After three months of heavy selling, coinciding with a period of US dollar strength, foreign investors returned to emerging markets across Asia last month, buying both stocks and bonds.
However, after months of solid inflows, they started selling Chinese bonds, continuing the pattern seen in stocks one month earlier.
According to ANZ, foreign capital inflows into the region totaled $US6.1 billion in January, a partial reversal of the massive $US33 billion that flowed out in the preceding three months.
$US3.7 billion went into stocks with the remaining $US2.4 billion allocated to bonds.
And, as this excellent chart from ANZ shows, that may have been driven by renewed US dollar weakness. When it weakens, inflows tend to occur, and when it strengthens, the opposite is generally seen.
Khoon Goh, head of Asia research at ANZ, called the inflows in January “rather modest”, noting that investors were selective in the markets they returned to.
“Equity inflows were concentrated in Korea and Taiwan, and not much elsewhere. Indonesian bonds remain a firm favourite, and the Korean bond market has finally seen decent foreign buying after five straight months of outflow,” he said.
“India and Malaysia, however, continue to see foreign selling. Add to that China now, which saw foreign outflows from the bond market for the first time in close to a year.”
On China, $US3.8 billion worth of bonds were sold, marking the first outflow since February 2016.
Goh says that may have been a sign that demand for Chinese bonds ahead of the yuan’s inclusion in the IMF’s special drawing rights (SDR) basket in October last year may have come to an end.

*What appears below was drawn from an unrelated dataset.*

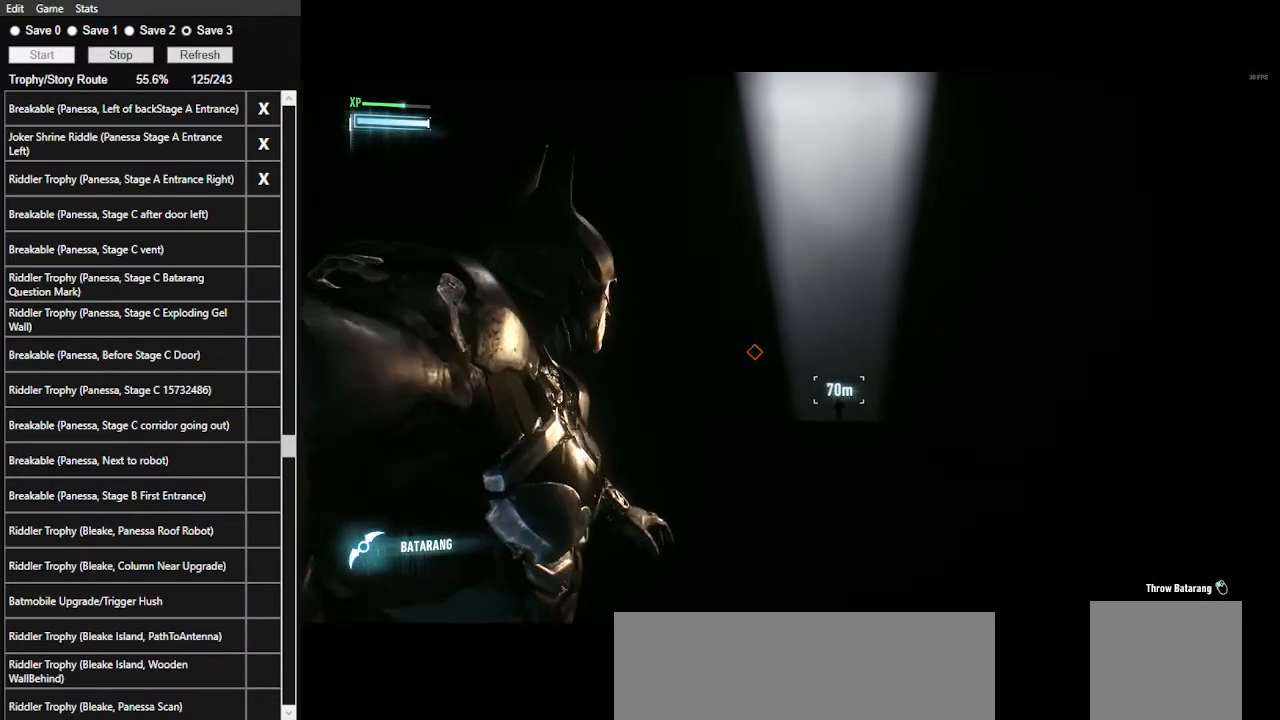
{"keys": [], "mouse": ["right"], "mouse_move": "still", "events": []}
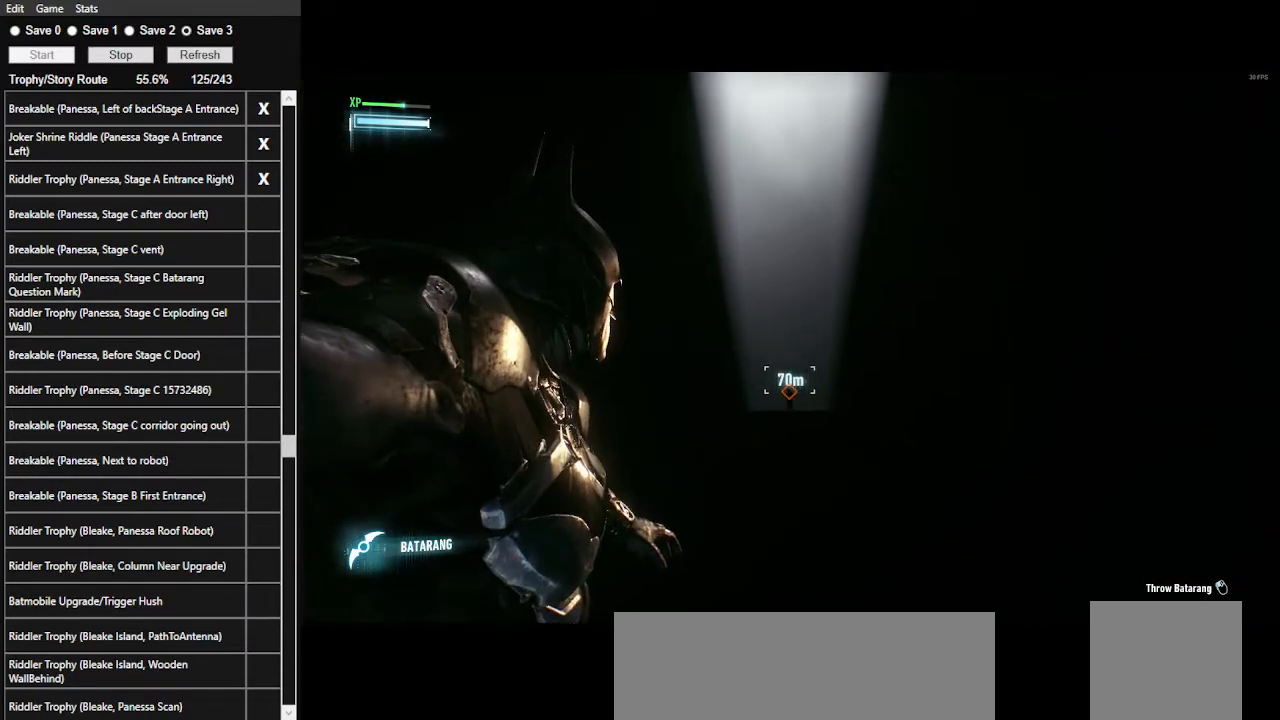
{"keys": [], "mouse": ["right"], "mouse_move": "still", "events": []}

“This could be an indication that foreign reserve managers, who we suspect had been the main buyers China bonds for most of last year, have reached their targeted allocation of RMB [Chinese yuan],” he says.
“If this is indeed the case, then foreign demand for onshore China bonds will be more subdued.”
Over January, the yield on Chinese 10-year government debt rose by 30 basis points to 3.36%, according to data from Thomson Reuters, the largest monthly increase since August 2013.
The outflows from bonds in January also came despite renewed strength in the Chinese yuan against the US dollar.
It also followed $US4 billion in outflows from Chinese stocks in December which was the largest amount since November 2015.
Looking ahead, Goh says that whether the return of portfolio inflows to the broader region can be sustained is uncertain, suggesting there is no shortage of potential event risks that can trigger fresh portfolio outflows.
“It is still possible that the Fed could surprise by tightening more than what the market is pricing in, Europe is heavy with political risk which the market may be underestimating at present and China risks are never far away despite stabilisation in economic growth, and, of course, we have Trump risk to contend with,” he says.
“What is clear is that given the greater than usual uncertainty facing the external environment, portfolio flows into the region is set to be more volatile.”
Sounds like a year to be a trader, at least for those willing to take on the risk.